Federal Government agencies have gotten involved in guaranteeing the safety of children while using the internet. This is one good indicator that barriers are being put in place to aid in keeping children from being exposed to illicit or dangerous content online. COPPA or the Children’s Online Privacy Protection Act, was created in the hopes that kids protection online would remain a priority for parents, teachers and authorities monitoring children’s internet use. Kids Health, however, also acknowledges that though kids are often partly to blame, especially as they approach teenage years, it is the existence of online predators and accessibility of mature and/or dangerous content that are the cause for most concern.

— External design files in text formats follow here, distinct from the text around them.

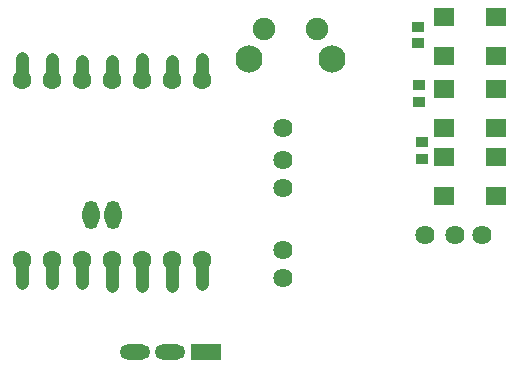
<source format=gts>
G04 Layer: TopSolderMaskLayer*
G04 EasyEDA v6.5.44, 2024-07-16 23:05:10*
G04 d2859fdac7c24986be9c74e91a94c2b3,2d99afecd3cb4a319326ca3d9e85512b,10*
G04 Gerber Generator version 0.2*
G04 Scale: 100 percent, Rotated: No, Reflected: No *
G04 Dimensions in inches *
G04 leading zeros omitted , absolute positions ,3 integer and 6 decimal *
%FSLAX36Y36*%
%MOIN*%

%AMMACRO1*4,1,8,-0.0185,-0.0177,-0.0197,-0.0166,-0.0197,0.0166,-0.0185,0.0177,0.0185,0.0177,0.0197,0.0166,0.0197,-0.0166,0.0185,-0.0177,-0.0185,-0.0177,0*%
%AMMACRO2*4,1,8,-0.0323,-0.0295,-0.0335,-0.0284,-0.0335,0.0284,-0.0323,0.0295,0.0323,0.0295,0.0335,0.0284,0.0335,-0.0284,0.0323,-0.0295,-0.0323,-0.0295,0*%
%AMMACRO3*4,1,8,-0.05,-0.0256,-0.0512,-0.0244,-0.0512,0.0244,-0.05,0.0256,0.05,0.0256,0.0512,0.0244,0.0512,-0.0244,0.05,-0.0256,-0.05,-0.0256,0*%
%ADD10C,0.0434*%
%ADD11MACRO1*%
%ADD12MACRO2*%
%ADD13MACRO3*%
%ADD14O,0.102363X0.051182*%
%ADD15C,0.0749*%
%ADD16C,0.0906*%
%ADD17O,0.051244000000000005X0.094551*%
%ADD18C,0.0631*%
%ADD19C,0.0640*%

%LPD*%
D10*
X1030000Y3360000D02*
G01*
X1030000Y3430000D01*
X1030000Y3360000D02*
G01*
X1030000Y3430000D01*
X1030000Y3360000D02*
G01*
X1030000Y3430000D01*
X430000Y3360000D02*
G01*
X430000Y3435000D01*
X430000Y3360000D02*
G01*
X430000Y3435000D01*
X530000Y3360000D02*
G01*
X530000Y3430000D01*
X630000Y3360000D02*
G01*
X630000Y3425000D01*
X730000Y3360000D02*
G01*
X730000Y3425000D01*
X830000Y3360000D02*
G01*
X830000Y3430000D01*
X930000Y3360000D02*
G01*
X930000Y3425000D01*
X430000Y2760000D02*
G01*
X430000Y2685000D01*
X530000Y2760000D02*
G01*
X530000Y2685000D01*
X630000Y2760000D02*
G01*
X630000Y2685000D01*
X730000Y2760000D02*
G01*
X730000Y2675000D01*
X830000Y2760000D02*
G01*
X830000Y2675000D01*
X930000Y2760000D02*
G01*
X930000Y2675000D01*
X1030000Y2760000D02*
G01*
X1030000Y2680000D01*
D11*
G01*
X1750000Y3537560D03*
G01*
X1750000Y3482439D03*
G01*
X1755000Y3342560D03*
G01*
X1755000Y3287439D03*
G01*
X1765000Y3152560D03*
G01*
X1765000Y3097439D03*
D12*
G01*
X1838385Y2975039D03*
G01*
X1838385Y3104960D03*
G01*
X2011614Y3104960D03*
G01*
X2011614Y2975039D03*
G01*
X1838385Y3200039D03*
G01*
X1838385Y3329960D03*
G01*
X2011614Y3329960D03*
G01*
X2011614Y3200039D03*
G01*
X1838385Y3440039D03*
G01*
X1838385Y3569960D03*
G01*
X2011614Y3569960D03*
G01*
X2011614Y3440039D03*
D13*
G01*
X1043110Y2455000D03*
D14*
G01*
X925000Y2455000D03*
G01*
X806890Y2455000D03*
D15*
G01*
X1413590Y3530000D03*
G01*
X1236409Y3530000D03*
D16*
G01*
X1187209Y3430000D03*
G01*
X1462790Y3430000D03*
D17*
G01*
X660000Y2910000D03*
G01*
X734329Y2910000D03*
D18*
G01*
X430000Y2760000D03*
G01*
X930000Y3360000D03*
G01*
X830000Y3360000D03*
G01*
X730000Y3360000D03*
G01*
X630000Y3360000D03*
G01*
X530000Y3360000D03*
G01*
X430000Y3360000D03*
G01*
X1030000Y3360000D03*
G01*
X530000Y2760000D03*
G01*
X630000Y2760000D03*
G01*
X730000Y2760000D03*
G01*
X830000Y2760000D03*
G01*
X930000Y2760000D03*
G01*
X1030000Y2760000D03*
D19*
G01*
X1965000Y2845000D03*
G01*
X1300000Y3095000D03*
G01*
X1300000Y2795000D03*
G01*
X1300000Y2700000D03*
G01*
X1300000Y3200000D03*
G01*
X1875000Y2845000D03*
G01*
X1775000Y2845000D03*
G01*
X1300000Y3000000D03*
D18*
G01*
X660000Y2910000D03*
G01*
X734329Y2910000D03*
M02*

</source>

Thus, it falls mostly to the parents, guardians and teachers to closely monitor the minor’s online activity. Though there are issues that extend beyond internet use, particularly with children ages 13 to 18, like trust and freedom, parents need to be aware of the very real danger that some websites potentially pose to their children and not be afraid to intervene before it escalates to a dangerous place. Child Trends elaborates, though acknowledges that at this point research about children and internet use is limited: “there is widespread concern that children may be exposed to sexually explicit, violent, and other age-inappropriate content on the internet.” Although studies are often as inconclusive as there are many factors leaving room for error, the impact of such material often correlates with desensitization to violence, increased hostility and imitative behavior.
With the incredibly high number of internet users, a number that continues to grow each year, the concerns about kids and ensuring their safety while using the internet are very real. In fact the reality is that children are often granted unsupervised internet access at a very young age and though in some cases there is little need for parents to worry, in numerous others the child is left vulnerable to whatever it is the internet has to offer. Network World reports that the results of a Microsoft survey of 1,000 adults find that eight years old is the average age at which parents allow unsupervised internet use. Additionally, at least 94 percent of adults allow their child unsupervised access to at least one device allowing them use of email or social media networks.
Ensuring the safety of kids while they use computers and other social networking technology is going to continue to be a relevant issue. As more and more schools are granting access to the internet for research purposes, though filters can be enabled, potential danger is still imminent. Simply put, supervision by a parent, teacher, coach or other care-taker is imperative in the fight against the premature over-exposure of kids to inappropriate internet content.